**EXERCISE OBJECTIVE**
For this exercise, retype all the data exactly and exclude every image.

**SUPPLIED RECORDS**
========

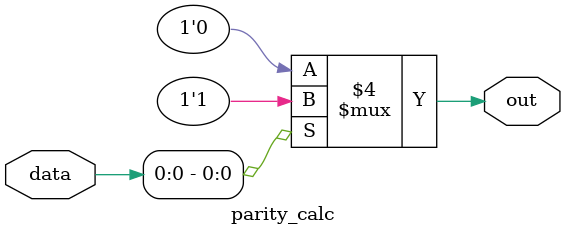
<source format=sv>
`timescale 1ns / 1ps


module parity_calc(
    input logic [3:0]data,
    output logic out
        );
    always_comb
        if(data[0] == 1)
            out = 1;
        else
            out = 0;
endmodule

</source>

========

**RESPONSE TO THIS TASK**
<source format=sv>
`timescale 1ns / 1ps


module parity_calc(
    input logic [3:0]data,
    output logic out
        );
    always_comb
        if(data[0] == 1)
            out = 1;
        else
            out = 0;
endmodule

</source>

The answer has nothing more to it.